National COVID Cohort Collaborative to Create Harmonized Clinical Data Portal
The COVID-19 pandemic raises questions about risk factors, prognostic indicators and drug efficacy. To address these and other questions, the National Center for Data to Health (CD2H) and the National Center for Advancing Translational Sciences (NCATS) are leading the creation of a centralized, secure portal for hosting COVID-19 clinical data called the National COVID Cohort Collaborative (N3C).
During an April 13 AMIA webinar, Oregon Health & Science University’s Melissa Haendel, Ph.D., CD2H Program Director, described the initiative as a partnership among several HHS agencies, the Clinical and Translational Science Awards (CTSA) program, and the distributed clinical data networks PCORnet, OHDSI, ACT/i2b2, and TriNetX.
The N3C will accept data via multiple data models and transform them into a common analytic model. The cloud-based collaborative portal will enable development of machine learning and other informatics tools that require a large row-level dataset, and will be overseen by a data access committee.

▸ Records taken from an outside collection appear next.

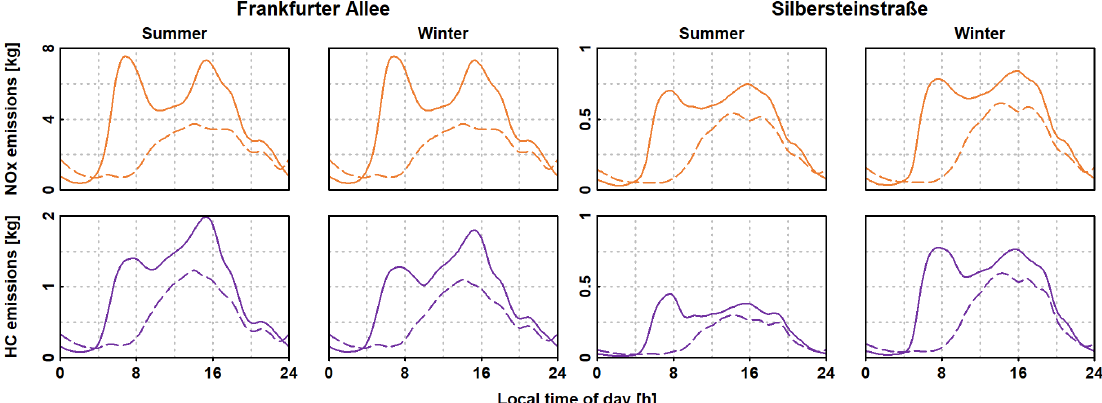
Figure 4. Diurnal emission profiles for NO x (top row) and HC (bottom row) from Yeti using mean summer and winter temperature profiles (Fig. 3 and Table 4) on Frankfurter Allee and Silbersteinstraße in Berlin. Solid lines indicate a traffic activity profile for a typical weekday, and dashed lines indicate a typical holiday traffic activity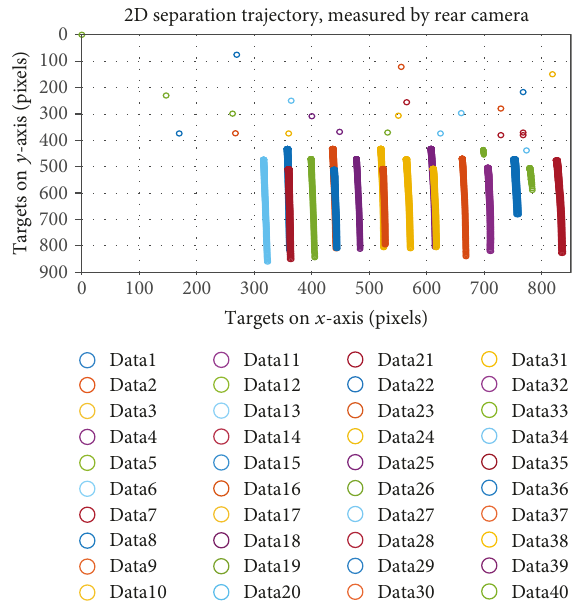
Figure 29: 2D separation trajectory measured by the rear camera.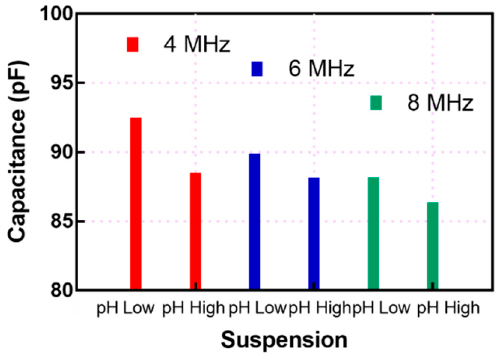
Figure 5. Measured capacitance for two different concrete solutions at room temperature.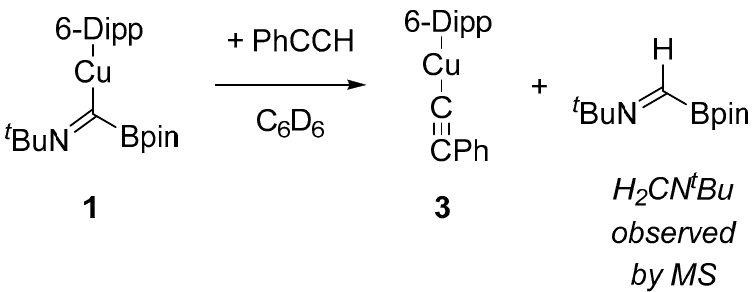
Figure 3. Molecular structure (30% probability ellipsoids) of 3 . Hydrogen atoms and the second disordered component have been omitted for visual clarity. Wireframe view has been employed for Dipp groups, also for visual simplicity. Selected bond lengths (Å), angles (°): N1-C1 1.339(3); N2-C1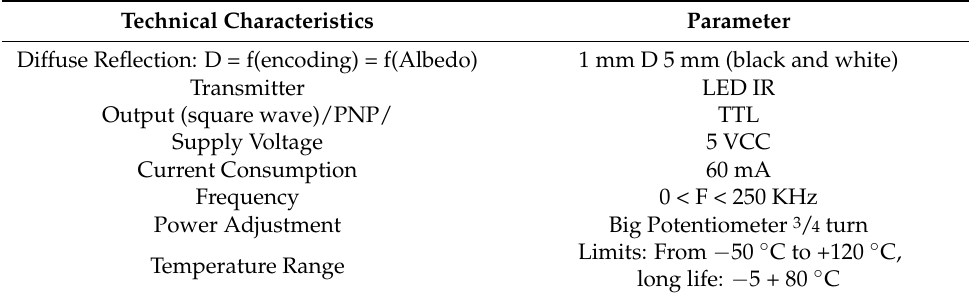
Table 3. Parameters of the laser sensor.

“We need better machine learning algorithms and algorithmic approaches to do things like perform rapid diagnosis, triage, and build predictive analytics,” Haendel explained. “We also need best practices for resource allocation, how to best manage hospitals in this time of great need and we need to support informatics colleagues in delivering that information coming from clinics for discovery purposes. We believe all these things require the creation of a national comprehensive clinical data set to achieve these goals.”

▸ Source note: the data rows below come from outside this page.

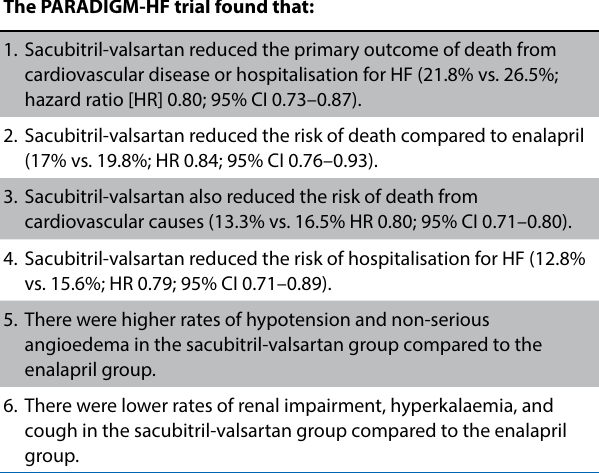
The PARADIGM-HF trial found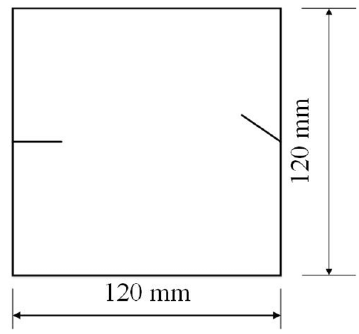
Figure 32. Specimen with two 30 mm long cracks.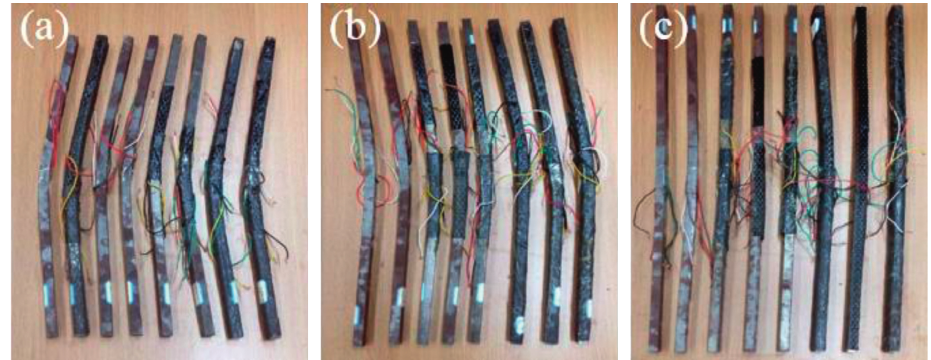
Figure 3: Buckling of steel bars with or without CRFP reinforcement. (a) Group 1; (b) Group 2; (c) Group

She said N3C would be a secure portal not only for access by clinicians wanting to ask specific questions, but also for informaticians supplying new algorithms for their evaluation. It has been rapidly organized into four work streams:
• Data partnerships and governance
• Phenotypes and data acquisition
• Data ingestion and harmonization
• Collaborative analytics
Haendel noted that distributed data networks such as PCORnet have advantages and several have made rapid progress in COVID analytics. These approaches are great for launching immediate implementations, she said. The questions a user has are sent to the partners where the data resides locally in a clinical model and the aggregate answers are sent back to the user. NC3’s centrally harmonized COVID data set has a different set of advantages. “We aim to create a large data set and will provide harmonization across all the different data models and data sources,” she said. “There will be the ability to launch the type of machine learning applications and analytics that require patient-level, row-level comprehensive EHR data for patients diagnosed with COVID, possible diagnoses with COVID or negative control.” (In the harmonization work stream, data will be captured in the common data models used by healthcare systems and then mapped to OMOP 5. 3.)

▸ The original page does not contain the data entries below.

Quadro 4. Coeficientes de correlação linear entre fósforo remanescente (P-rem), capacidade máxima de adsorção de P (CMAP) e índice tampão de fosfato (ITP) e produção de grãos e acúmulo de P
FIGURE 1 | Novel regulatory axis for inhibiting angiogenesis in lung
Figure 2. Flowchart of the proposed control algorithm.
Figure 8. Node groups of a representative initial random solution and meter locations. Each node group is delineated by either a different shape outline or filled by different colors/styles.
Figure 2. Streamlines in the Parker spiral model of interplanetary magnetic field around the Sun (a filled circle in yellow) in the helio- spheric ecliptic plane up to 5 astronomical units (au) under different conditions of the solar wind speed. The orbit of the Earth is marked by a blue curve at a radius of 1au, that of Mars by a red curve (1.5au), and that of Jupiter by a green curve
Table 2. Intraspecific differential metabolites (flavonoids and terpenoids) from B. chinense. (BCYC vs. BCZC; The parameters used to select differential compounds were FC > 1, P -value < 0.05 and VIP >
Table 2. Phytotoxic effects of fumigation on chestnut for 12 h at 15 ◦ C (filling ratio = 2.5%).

John Wilbanks of Sage Bionetworks is leading the data partnership and governance workstream. The clinical institutions can work with a central IRB at Johns Hopkins University, which handles central IRB work on the All of Us precision medicine program. Contributors and researchers will sign data use agreement with NIH to support data ingestion into the cloud environment, and qualified researchers, clinicians and data contributors can request access via a data access committee.
Haendel said the groups leading the effort hoped to have the platform functional for users in the four- to six-week range.